Steadman nodded. “But suspicion is one thing and proof another.”

“And that is a good deal nearer than it was,” the inspector finished. “The Yellow Dog's arrest is not going to be as easy a matter as Thompson's, though, Mr. Steadman. By Jove! those fellows have got it already.”

They were passing a little news-shop where the man was putting out the placards: “Crow's Inn Tragedy—arrest of Thompson.” Further on—“Crow's Inn Mystery—Arrest of absconding clerk at Southampton—Thompson at Bow Street—Story of his Career—Astounding Revelations!”

“Pure invention!” said the inspector, flicking this last with his stick. “I should like to put an end to half these evening rags.”

“I wonder what his history has been!” Steadman said speculatively. “I am sorry for his daughter—and Tony Collyer too. This will put an end to that affair, I fancy.”

“I don't know,” said the inspector as they walked on, “Mr. Tony seems to have made up his mind and I should fancy he could be pretty pig-headed when he likes.
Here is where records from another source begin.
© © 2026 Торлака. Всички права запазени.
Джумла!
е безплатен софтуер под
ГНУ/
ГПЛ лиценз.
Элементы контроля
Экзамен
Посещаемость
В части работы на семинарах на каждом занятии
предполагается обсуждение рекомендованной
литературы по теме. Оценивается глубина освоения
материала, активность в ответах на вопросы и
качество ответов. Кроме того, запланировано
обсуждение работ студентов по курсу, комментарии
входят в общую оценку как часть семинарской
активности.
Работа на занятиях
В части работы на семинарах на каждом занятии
I sent the girl a letter from Scotland Yard covering one of Thompson's, so that she should not hear of this arrest first from the papers.”
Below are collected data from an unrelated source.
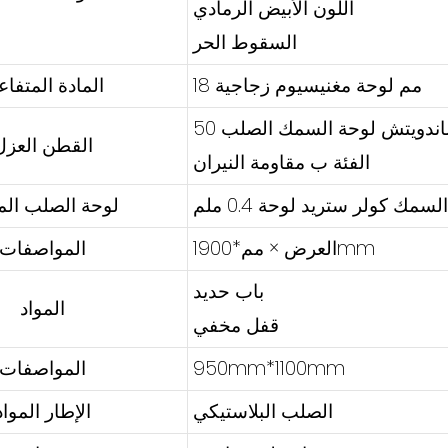
اللون الأبيض الرمادي
السقوط الحر
18 مم لوحة مغنيسيوم زجاجية
المادة المتفاع
 ساندويتش لوحة السمك الصلب
القطن العزل
الفئة ب مقاومة النيران
سمك كولر ستريد لوحة 0.4 ملم
لوحة الصلب الم
العرض × مم*1900mm
المواصفات
باب حديد
المواد
قفل مخفي
950mm*1100mm
المواصفات
الصلب البلاستيكي
الإطار المواد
“Poor girl! But I think she has been dreading this for some time. Probably anything, even this certainty, will be better than the state of fear in which she has been living of late.”

“Probably,” the inspector assented. Then he went on after a minute's pause, “Thompson's is the most ingenious case I have ever come across of a deliberately planned course of dishonesty, with a second identity so that Thompson of Bechcombes' could disappear utterly and Mr. Hoyle of Rose Cottage, Burford, could just take up his simple country life, paint his pictures and potter about the village where he was already known.”

“Yes. His fatal mistake was made in putting in his daughter as Mr. Bechcombe's secretary,” John Steadman said thoughtfully. “It trebled his chances of discovery and I can't really see his motive. I suppose he thought she could assist his schemes in some way.”

“Yes, I fancy he did get some information from her,” the inspector assented. “Though I am certain the girl herself did not know that Thompson and Hoyle were one and the same until after Mr. Bechcombe's death. Then I imagine he disclosed his identity to her and that accounts for the state of tension in which she has been living. His second mistake was leaving her photograph in his room. That gave the clue to his identity.”

“Yes. Well, as you know, inspector, it is the mistakes that criminals make that provide you and me with our living,” Steadman said with a chuckle. “And now Mr. Thompson—Hoyle, will disappear for some considerable time from society. And the intelligent public will probably clamour for his trial for Mr. Bechcombe's murder. For a large section of it has already believed him guilty.”

“And not without reason,” the inspector said gravely. “Appearances have been, and are, terribly against Thompson. Mrs. Carnthwacke's evidence may save him if——”

“Yes. If,” Steadman prompted.

“If she is able to give it,” the inspector concluded. “But Mrs. Carnthwacke is not recovering from the injuries she received in that terrible assault upon her so quickly as was expected. In fact, the latest editions of the evening papers, after having devoted all their available space to Thompson's career and arrest, will have a paragraph in the stop press news recording Mrs. Carnthwacke's death.”

“What!” Steadman glanced sharply at the inspector's impassive face. Then a faint smile dawned upon his own. “So that, with that of Thompson's arrest, the Yellow Dog will feel pretty safe.”

“I hope so,” returned the inspector imperturbably.